Start of Exercise materials

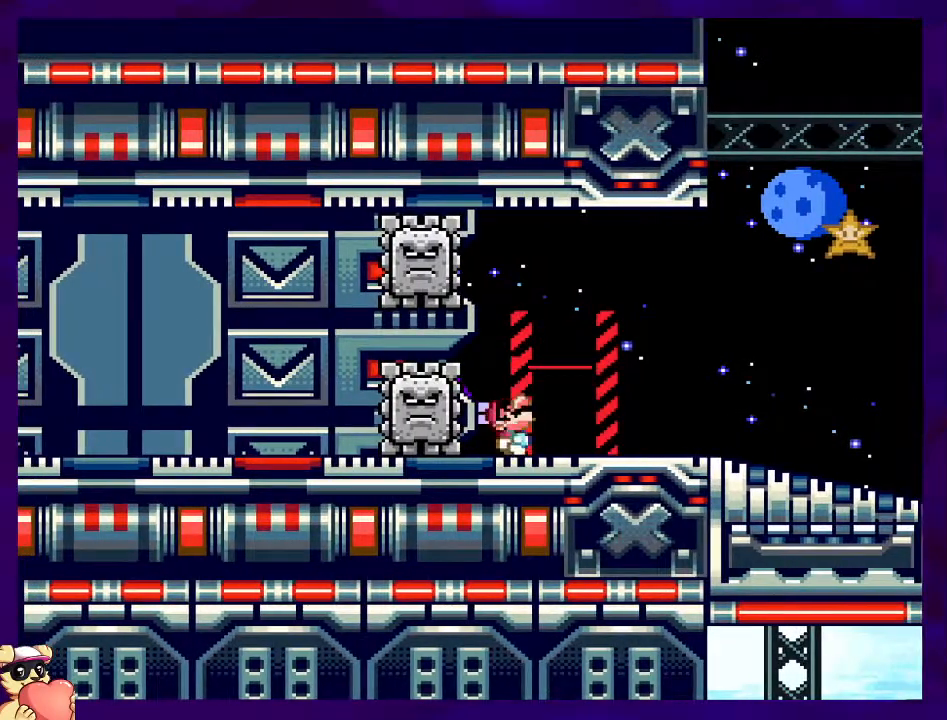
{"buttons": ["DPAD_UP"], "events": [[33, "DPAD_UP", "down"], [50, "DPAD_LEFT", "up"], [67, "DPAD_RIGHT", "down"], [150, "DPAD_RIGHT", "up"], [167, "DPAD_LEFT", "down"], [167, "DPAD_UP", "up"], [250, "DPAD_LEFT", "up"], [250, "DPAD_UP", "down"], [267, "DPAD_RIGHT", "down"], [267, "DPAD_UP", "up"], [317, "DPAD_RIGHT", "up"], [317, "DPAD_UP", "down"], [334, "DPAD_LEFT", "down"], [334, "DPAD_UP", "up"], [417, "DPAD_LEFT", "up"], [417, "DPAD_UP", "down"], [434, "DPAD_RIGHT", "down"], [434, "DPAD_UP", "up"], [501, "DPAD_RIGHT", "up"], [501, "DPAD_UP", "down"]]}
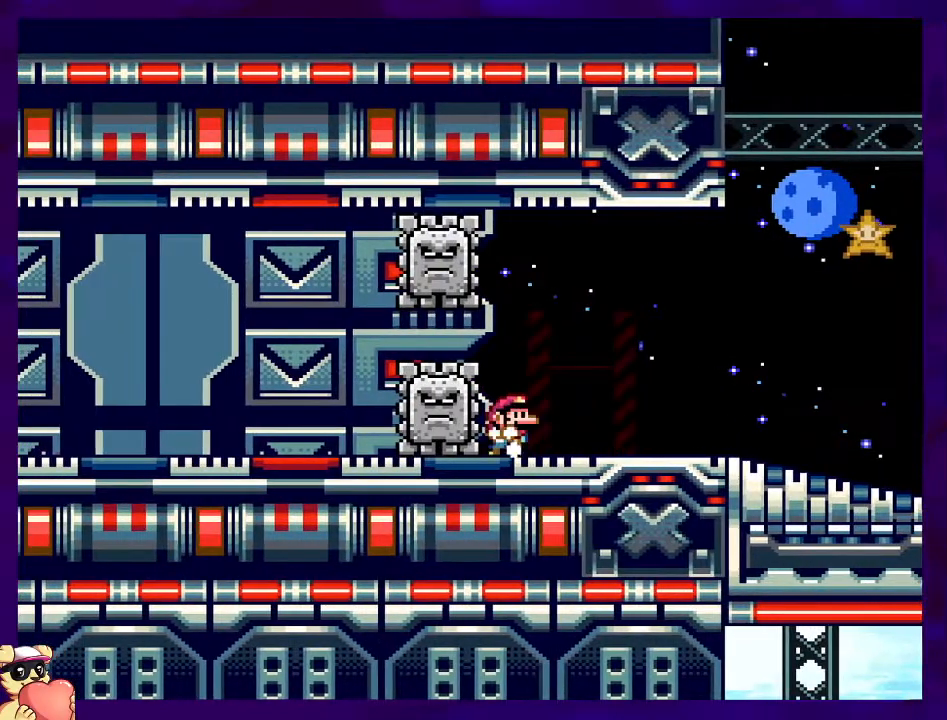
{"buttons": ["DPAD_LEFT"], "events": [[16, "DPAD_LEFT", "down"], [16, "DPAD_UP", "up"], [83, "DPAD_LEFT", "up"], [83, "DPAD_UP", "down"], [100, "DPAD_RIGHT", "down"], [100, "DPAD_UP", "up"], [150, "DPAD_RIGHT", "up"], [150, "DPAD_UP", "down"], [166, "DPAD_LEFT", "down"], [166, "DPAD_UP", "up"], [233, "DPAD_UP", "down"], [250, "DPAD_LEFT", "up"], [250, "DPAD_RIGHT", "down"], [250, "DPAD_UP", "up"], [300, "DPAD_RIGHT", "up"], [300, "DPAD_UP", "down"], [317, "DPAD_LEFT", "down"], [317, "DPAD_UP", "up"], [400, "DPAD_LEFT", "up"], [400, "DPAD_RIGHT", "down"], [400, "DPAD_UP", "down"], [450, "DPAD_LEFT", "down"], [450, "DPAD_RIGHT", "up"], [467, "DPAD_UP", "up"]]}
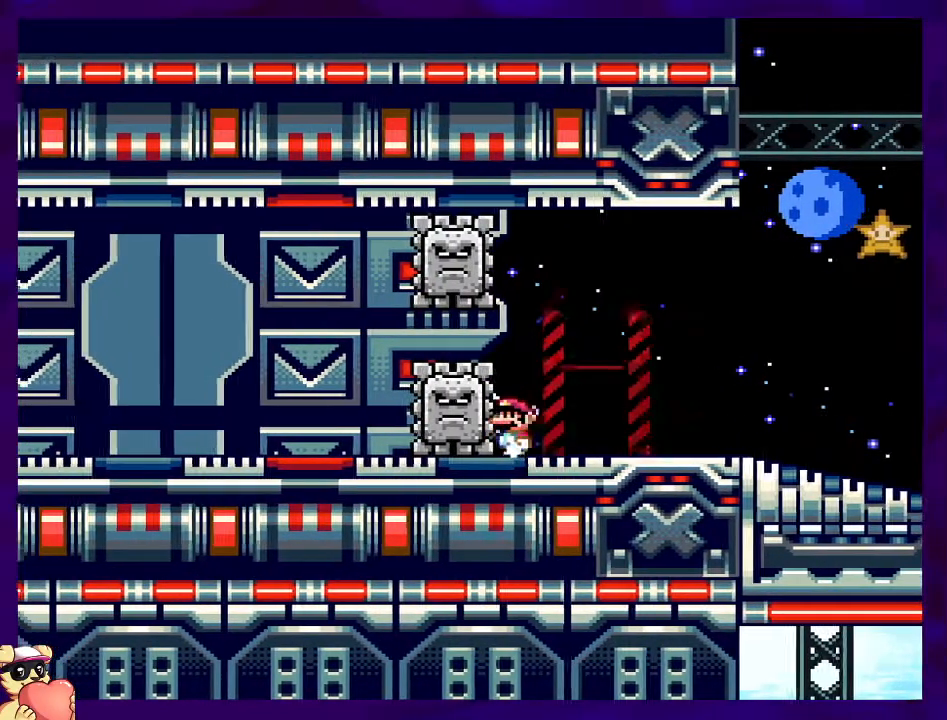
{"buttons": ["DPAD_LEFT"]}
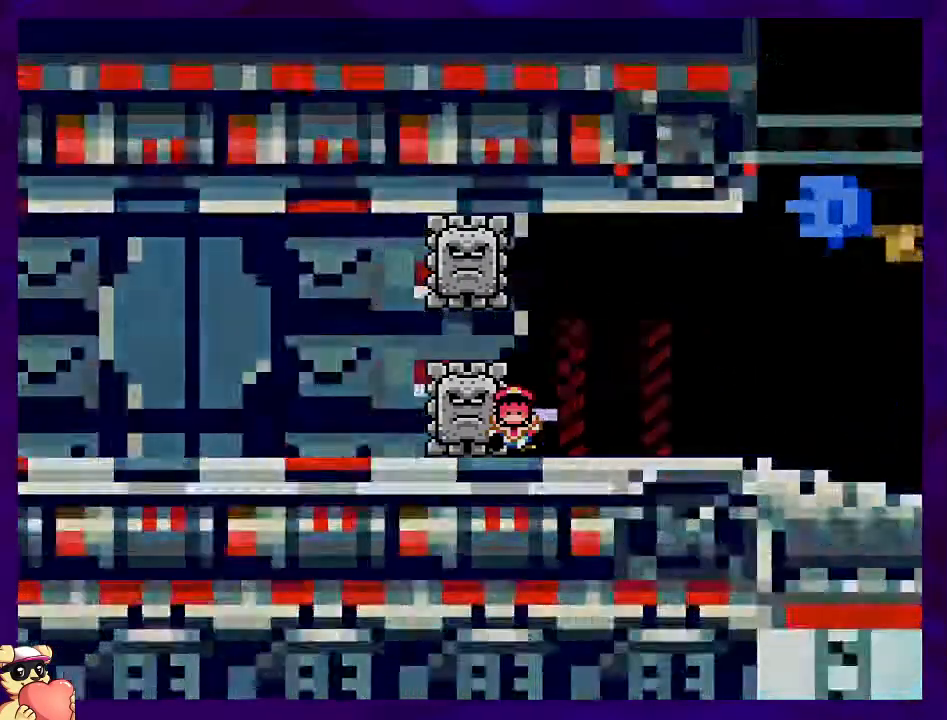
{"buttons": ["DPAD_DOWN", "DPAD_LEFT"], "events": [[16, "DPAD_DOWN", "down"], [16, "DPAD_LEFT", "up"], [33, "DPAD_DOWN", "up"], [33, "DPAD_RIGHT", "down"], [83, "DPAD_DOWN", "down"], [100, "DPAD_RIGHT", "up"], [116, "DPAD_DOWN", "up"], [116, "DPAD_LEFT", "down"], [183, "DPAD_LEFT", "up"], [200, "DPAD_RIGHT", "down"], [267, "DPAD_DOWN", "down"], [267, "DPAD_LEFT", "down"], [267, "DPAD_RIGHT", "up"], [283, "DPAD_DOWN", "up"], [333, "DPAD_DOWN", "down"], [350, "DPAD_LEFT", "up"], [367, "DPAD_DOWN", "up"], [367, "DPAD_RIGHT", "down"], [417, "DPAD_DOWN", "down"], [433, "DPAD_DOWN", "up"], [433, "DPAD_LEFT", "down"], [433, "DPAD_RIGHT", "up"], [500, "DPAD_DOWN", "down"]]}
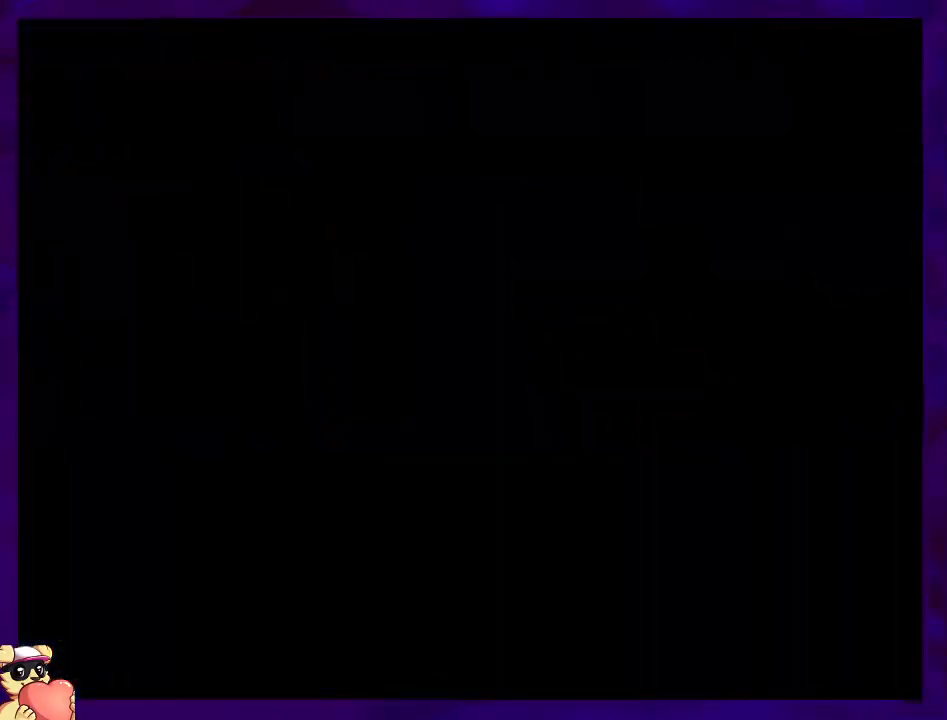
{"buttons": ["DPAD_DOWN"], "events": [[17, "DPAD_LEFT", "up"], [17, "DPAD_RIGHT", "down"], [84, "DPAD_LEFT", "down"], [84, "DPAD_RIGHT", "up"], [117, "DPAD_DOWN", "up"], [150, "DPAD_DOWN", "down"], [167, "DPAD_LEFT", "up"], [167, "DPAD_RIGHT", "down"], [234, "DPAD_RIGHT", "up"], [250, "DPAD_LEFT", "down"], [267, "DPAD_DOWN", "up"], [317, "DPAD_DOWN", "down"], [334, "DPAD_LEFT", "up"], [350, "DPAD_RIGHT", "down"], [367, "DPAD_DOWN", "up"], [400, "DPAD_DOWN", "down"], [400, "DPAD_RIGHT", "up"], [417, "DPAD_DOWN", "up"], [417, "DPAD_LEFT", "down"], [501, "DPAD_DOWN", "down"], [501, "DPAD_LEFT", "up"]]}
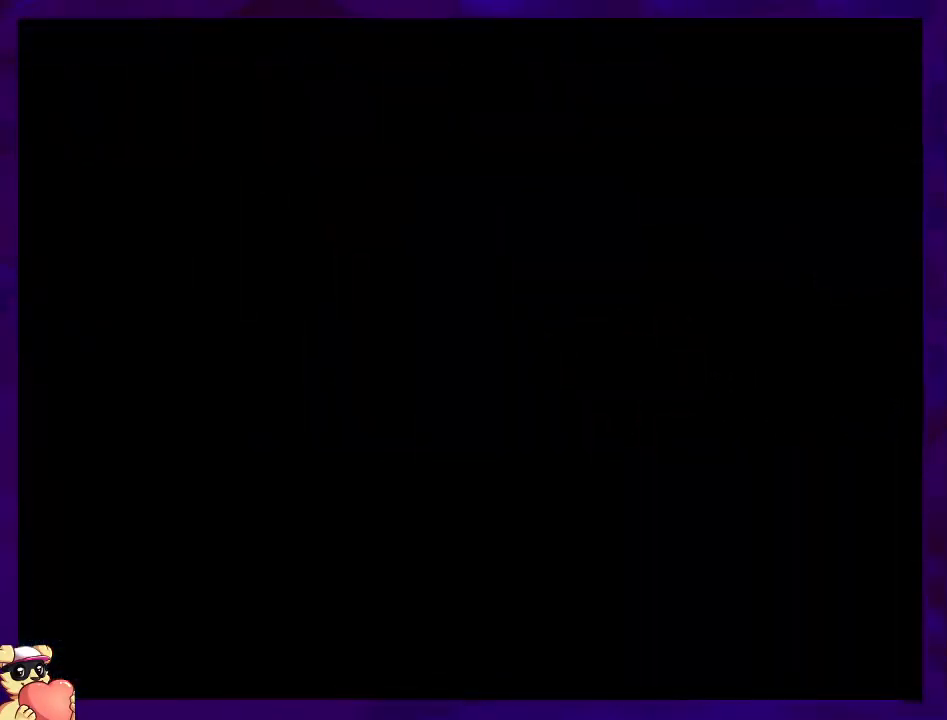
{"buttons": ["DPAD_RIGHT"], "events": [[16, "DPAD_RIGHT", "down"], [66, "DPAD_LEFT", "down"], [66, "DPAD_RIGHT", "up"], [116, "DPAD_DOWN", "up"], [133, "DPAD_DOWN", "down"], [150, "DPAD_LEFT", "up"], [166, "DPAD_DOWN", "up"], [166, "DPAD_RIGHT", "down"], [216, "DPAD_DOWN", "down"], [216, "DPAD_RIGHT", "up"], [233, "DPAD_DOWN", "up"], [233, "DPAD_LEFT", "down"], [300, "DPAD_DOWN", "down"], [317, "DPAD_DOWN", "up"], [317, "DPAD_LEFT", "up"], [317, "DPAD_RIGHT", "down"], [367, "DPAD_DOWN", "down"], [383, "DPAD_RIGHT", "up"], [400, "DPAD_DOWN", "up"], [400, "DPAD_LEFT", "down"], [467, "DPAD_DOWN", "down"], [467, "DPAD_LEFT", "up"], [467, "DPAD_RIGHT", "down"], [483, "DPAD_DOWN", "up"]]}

End of Exercise materials

What you will do: Could you reproduce all of the data above exactly and skip any image?

Exercise result:
{"buttons": ["DPAD_UP"], "events": [[33, "DPAD_UP", "down"], [50, "DPAD_LEFT", "up"], [67, "DPAD_RIGHT", "down"], [150, "DPAD_RIGHT", "up"], [167, "DPAD_LEFT", "down"], [167, "DPAD_UP", "up"], [250, "DPAD_LEFT", "up"], [250, "DPAD_UP", "down"], [267, "DPAD_RIGHT", "down"], [267, "DPAD_UP", "up"], [317, "DPAD_RIGHT", "up"], [317, "DPAD_UP", "down"], [334, "DPAD_LEFT", "down"], [334, "DPAD_UP", "up"], [417, "DPAD_LEFT", "up"], [417, "DPAD_UP", "down"], [434, "DPAD_RIGHT", "down"], [434, "DPAD_UP", "up"], [501, "DPAD_RIGHT", "up"], [501, "DPAD_UP", "down"]]}
{"buttons": ["DPAD_LEFT"], "events": [[16, "DPAD_LEFT", "down"], [16, "DPAD_UP", "up"], [83, "DPAD_LEFT", "up"], [83, "DPAD_UP", "down"], [100, "DPAD_RIGHT", "down"], [100, "DPAD_UP", "up"], [150, "DPAD_RIGHT", "up"], [150, "DPAD_UP", "down"], [166, "DPAD_LEFT", "down"], [166, "DPAD_UP", "up"], [233, "DPAD_UP", "down"], [250, "DPAD_LEFT", "up"], [250, "DPAD_RIGHT", "down"], [250, "DPAD_UP", "up"], [300, "DPAD_RIGHT", "up"], [300, "DPAD_UP", "down"], [317, "DPAD_LEFT", "down"], [317, "DPAD_UP", "up"], [400, "DPAD_LEFT", "up"], [400, "DPAD_RIGHT", "down"], [400, "DPAD_UP", "down"], [450, "DPAD_LEFT", "down"], [450, "DPAD_RIGHT", "up"], [467, "DPAD_UP", "up"]]}
{"buttons": ["DPAD_LEFT"]}
{"buttons": ["DPAD_DOWN", "DPAD_LEFT"], "events": [[16, "DPAD_DOWN", "down"], [16, "DPAD_LEFT", "up"], [33, "DPAD_DOWN", "up"], [33, "DPAD_RIGHT", "down"], [83, "DPAD_DOWN", "down"], [100, "DPAD_RIGHT", "up"], [116, "DPAD_DOWN", "up"], [116, "DPAD_LEFT", "down"], [183, "DPAD_LEFT", "up"], [200, "DPAD_RIGHT", "down"], [267, "DPAD_DOWN", "down"], [267, "DPAD_LEFT", "down"], [267, "DPAD_RIGHT", "up"], [283, "DPAD_DOWN", "up"], [333, "DPAD_DOWN", "down"], [350, "DPAD_LEFT", "up"], [367, "DPAD_DOWN", "up"], [367, "DPAD_RIGHT", "down"], [417, "DPAD_DOWN", "down"], [433, "DPAD_DOWN", "up"], [433, "DPAD_LEFT", "down"], [433, "DPAD_RIGHT", "up"], [500, "DPAD_DOWN", "down"]]}
{"buttons": ["DPAD_DOWN"], "events": [[17, "DPAD_LEFT", "up"], [17, "DPAD_RIGHT", "down"], [84, "DPAD_LEFT", "down"], [84, "DPAD_RIGHT", "up"], [117, "DPAD_DOWN", "up"], [150, "DPAD_DOWN", "down"], [167, "DPAD_LEFT", "up"], [167, "DPAD_RIGHT", "down"], [234, "DPAD_RIGHT", "up"], [250, "DPAD_LEFT", "down"], [267, "DPAD_DOWN", "up"], [317, "DPAD_DOWN", "down"], [334, "DPAD_LEFT", "up"], [350, "DPAD_RIGHT", "down"], [367, "DPAD_DOWN", "up"], [400, "DPAD_DOWN", "down"], [400, "DPAD_RIGHT", "up"], [417, "DPAD_DOWN", "up"], [417, "DPAD_LEFT", "down"], [501, "DPAD_DOWN", "down"], [501, "DPAD_LEFT", "up"]]}
{"buttons": ["DPAD_RIGHT"], "events": [[16, "DPAD_RIGHT", "down"], [66, "DPAD_LEFT", "down"], [66, "DPAD_RIGHT", "up"], [116, "DPAD_DOWN", "up"], [133, "DPAD_DOWN", "down"], [150, "DPAD_LEFT", "up"], [166, "DPAD_DOWN", "up"], [166, "DPAD_RIGHT", "down"], [216, "DPAD_DOWN", "down"], [216, "DPAD_RIGHT", "up"], [233, "DPAD_DOWN", "up"], [233, "DPAD_LEFT", "down"], [300, "DPAD_DOWN", "down"], [317, "DPAD_DOWN", "up"], [317, "DPAD_LEFT", "up"], [317, "DPAD_RIGHT", "down"], [367, "DPAD_DOWN", "down"], [383, "DPAD_RIGHT", "up"], [400, "DPAD_DOWN", "up"], [400, "DPAD_LEFT", "down"], [467, "DPAD_DOWN", "down"], [467, "DPAD_LEFT", "up"], [467, "DPAD_RIGHT", "down"], [483, "DPAD_DOWN", "up"]]}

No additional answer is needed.